Pada gilirannya umat Islam dipermainkan oleh orang kafir. Sekalipun umat Islam menjadi warga mayoritas, tapi dalam kehidupan berbangsa dan bernegara tidak punya wibawa. Seorang Ahok yang bermulut keji, berasal dari etnis dan agama minoritas saja berani mempermainkan umat Islam, dengan membuat kebijakan yang menyakiti perasaan umat mayoritas. Mengusir rakyat miskin dari tanah miliknya dengan alasan relokasi, kemudian menempatkan mereka di rumah susun sewa. Secara semena-mena pemprov DKI itu merampas tanah milik rakyat, katanya tanah milik negara, padahal rakyat sudah lebih dahulu ada dan tinggal di wilayah itu bahkan jauh sebelum adanya negara ini. Tapi di balik itu, dengan alasan investasi, lalu melonggarkan orang asing masuk ke dalam negeri menggantikan posisi rakyat miskin yang digusurnya.
Perilaku Ahok yang arogan, otoriter, sok bersih, menyebar fitnah dan mendapat dukungan orang-orang munafik, dan teman kafirnya, benar-benar bencana bagi negeri ini. Sekarang bermunculan teman kafirnya secara terbuka mendukung Ahok sebagai cagub DKI 2017.
Di Solo yang Walkotnya Nasrani, kantor Walkot lebih dominan digunakan untuk aktivitas Katolik. Sementara acara yang digelar umat Islam seperti halal bi halal oleh instansi di larang.
Itulah bedanya, bila orang kafir menjadi penguasa, dia menggunakan kekuasaannya untuk kepentingan agamanya. Sebaliknya orang Islam berkuasa, jadi pejabat negara, justru mengikuti pola dan cara hidup orang kafir, kemudian menjauhkan Islam dari kekuasaan. Mereka terpedaya dengan propaganda orang kafir, seperti diungkapkan dalam Al Qur’an:
“Orang-orang kafir berkata kepada orang-orang mukmin: “Wahai orang-orang mukmin, ikutilah cara hidup kami. Kami akan menanggung segala dosa kalian selama kalian mengikuti kami.” Padahal sebenarnya orang-orang kafir itu tidak sedikit pun sanggup menanggung dosa-dosa mereka sendiri. Sungguh orang-orang kafir itu berdusta. (QS Al-‘Ankabuut (29) : 12)
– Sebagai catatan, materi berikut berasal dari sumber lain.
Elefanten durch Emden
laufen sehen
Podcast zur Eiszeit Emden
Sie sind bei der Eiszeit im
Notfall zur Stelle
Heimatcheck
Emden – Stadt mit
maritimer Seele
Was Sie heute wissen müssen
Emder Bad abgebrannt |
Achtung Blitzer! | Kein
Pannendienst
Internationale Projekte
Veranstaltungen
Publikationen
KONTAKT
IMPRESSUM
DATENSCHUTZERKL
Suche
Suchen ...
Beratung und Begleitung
Akibat yang lebih serius, masuknya ideologi bathil seperti komunis dan dibiarkan oleh pengusa dengan alasan Indonesia bukan negara agama sehingga paham dan ideologi apapun berhak hidup di negeri ini. Dan hal itu telah dipersiapkan dengan mencoba mengubah pancasila konstitusional dengan pancasila personal, kembali ke pancasila 1 juni versi Bung Karno, sebagai nasakom gaya baru yang memberi peluang bangkitnya PKI. Peluangnya semakin besar, ketika sekarang tidak ada lagi kekuatan yang mampu membatalkan UU dan aturan negara yang bertentangan dengan Islam, bertentangan dengan keyakinan serta aspirasi mayoritas rakyat negeri ini. Yang terjadi justru sebaliknya, membatalkan UU dan Perda yang bernuansa syariat seperti dilakukan Mendagri Tjahyo Kumolo. Inilah bencana yang menimpa bangsa Indonesia akibat ulah para ulama dan tokoh Islam yang mengekor opini dan argumentasi ulama Yahudi dan Nasrani.
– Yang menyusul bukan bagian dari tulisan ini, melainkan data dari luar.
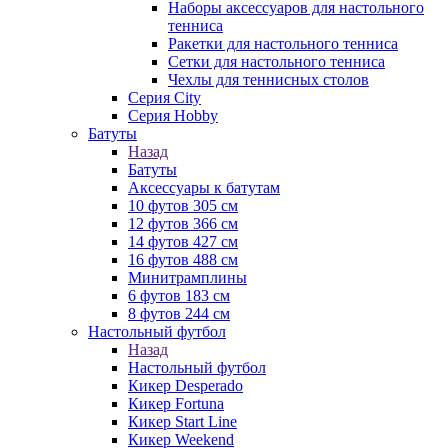
Наборы аксессуаров для настольного
тенниса
Ракетки для настольного тенниса
Сетки для настольного тенниса
Чехлы для теннисных столов
Серия City
Серия Hobby
Батуты
Назад
Батуты
Аксессуары к батутам
10 футов 305 см
12 футов 366 см
14 футов 427 см
16 футов 488 см
Минитрамплины
6 футов 183 см
8 футов 244 см
Настольный футбол
Назад
Настольный футбол
Кикер Desperado
Кикер Fortuna
Кикер Start Line
Кикер Weekend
Semua ini disebabkan rusaknya aqidah dan penolakan terhadap syariat Islam, yang dilakukan oleh ulama syu’ dan pejabat-pejabat muslim di lembaga eksekutif, legislatif, yudikatif, yang dikendalikan parpol munafik.
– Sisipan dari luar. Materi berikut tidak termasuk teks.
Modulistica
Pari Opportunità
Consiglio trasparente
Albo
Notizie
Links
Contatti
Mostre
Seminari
Oleh karena itu, menjadi kewajiban orang-orang yang diamanati menjaga negeri ini, TNI dan umat Islam yang menjadi saksi kebenaran dan keadilan syariat Allah untuk mengokohkan barisan melawan musuh negara dan agama. Jangan sampai rasa takut pada manusia dan penguasa zalim menjadikan mereka berhenti memperjuangkan kebenaran dan keadilan. Munculnya kekuatan asing dengan membawa ideologi sesat dan bathil hendaknya menjadi spirit untuk bangkit memperjuangkan tegaknya keadilan berdasarkan syariat Islam.
Serial Kajian Malam Jum’at, 8 Juni 2016, di Masjid Raya Ar Rasul, Jogjakarta, bersama: Ustadz M. Thalib, Amir Majelis Mujahidin.